PHL220. Quine and Ullian, C5 and C6
Quine and Ullian, C5 and C6
Chapter 5: Testimony
- Claim: there are two primary uses to language. Getting
knowledge from others, and getting others to do what we want
them to do.
- Testimony is like a microscope: it extends the range
of observation sentences we can come to know. We learn from
others what observation sentence they have confirmed by their
own testimony.
- We begin with the assumption that testimony is true,
and often reinterpret utterances to make them true. We conclude
someone is lying only after that is the simplest interpretation
of significant evidence to that effect.
- Testimony is more reliable when multiply confirmed -- but
the sources of the testimony must be independent!

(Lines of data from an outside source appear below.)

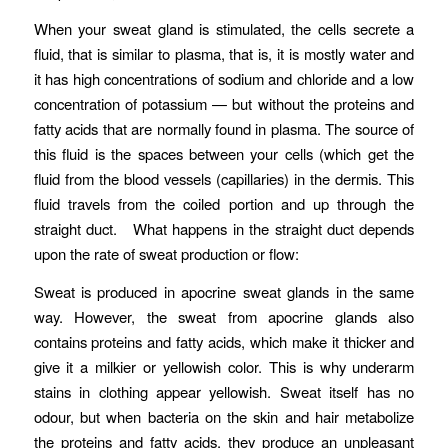
When your sweat gland is stimulated, the cells secrete a
fluid, that is similar to plasma, that is, it is mostly water and
it has high concentrations of sodium and chloride and a low
concentration of potassium — but without the proteins and
fatty acids that are normally found in plasma. The source of
this fluid is the spaces between your cells (which get the
fluid from the blood vessels (capillaries) in the dermis. This
fluid travels from the coiled portion and up through the
straight duct. What happens in the straight duct depends
upon the rate of sweat production or flow:
Sweat is produced in apocrine sweat glands in the same
way. However, the sweat from apocrine glands also
contains proteins and fatty acids, which make it thicker and
give it a milkier or yellowish color. This is why underarm
stains in clothing appear yellowish. Sweat itself has no
odour, but when bacteria on the skin and hair metabolize
the proteins and fatty acids, they produce an unpleasant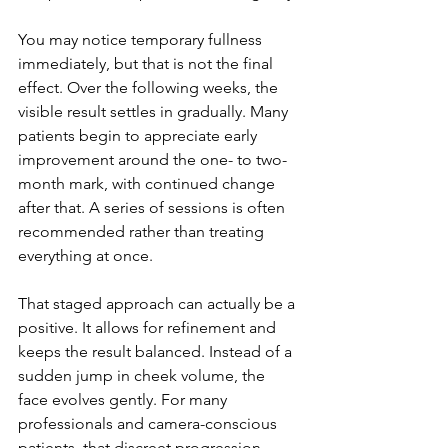
You may notice temporary fullness 
immediately, but that is not the final 
effect. Over the following weeks, the 
visible result settles in gradually. Many 
patients begin to appreciate early 
improvement around the one- to two-
month mark, with continued change 
after that. A series of sessions is often 
recommended rather than treating 
everything at once.
That staged approach can actually be a 
positive. It allows for refinement and 
keeps the result balanced. Instead of a 
sudden jump in cheek volume, the 
face evolves gently. For many 
professionals and camera-conscious 
patients, that discreet progression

- Common "knowledge" is an unreliable source of testimony.
- Claim: we cannot believe a claim that we know is impossible.
- Claim: we cannot will to believe something and believe it
on those grounds alone.
- We do believe things on faith, of course. For example,
faith in claims we cannot ourselves confirm of scientists.
Chapter 6: Hypotheses
- Although some rationalists have believed we could
establish all truths working from self-evident truths; and
some empiricists believed we could establish all truths
working from self-evident truths and basic given experiences;
we know that only the most basic logic can be constructed from
self-evident truths. Natural science thus requires something
more: hypotheses.
- We need to identify the virtues of hypotheses (Note:
Q & U's virtues of hypotheses roughly correspond to what we earlier
called the criteria for evaluating and comparing theories.)
- Conservatism: coherence with prior beliefs.
- Modesty: the hypothesis entails less than the alternative
hypotheses.
- Simplicity: simpler hypotheses are better.
- Generality: wider range of application is better.
- Refutability: this is falsifiability.
- A note about simplicity: Quine contends that simplicity
is subjective. Many of us do not believe that. For example,
a measure called Kolmogorov complexity is objective: it says
that one string or equation or any other statement A is
simpler than another B if the smallest computer program that
can generate that string A is smaller than the smallest
computer program that can generate B.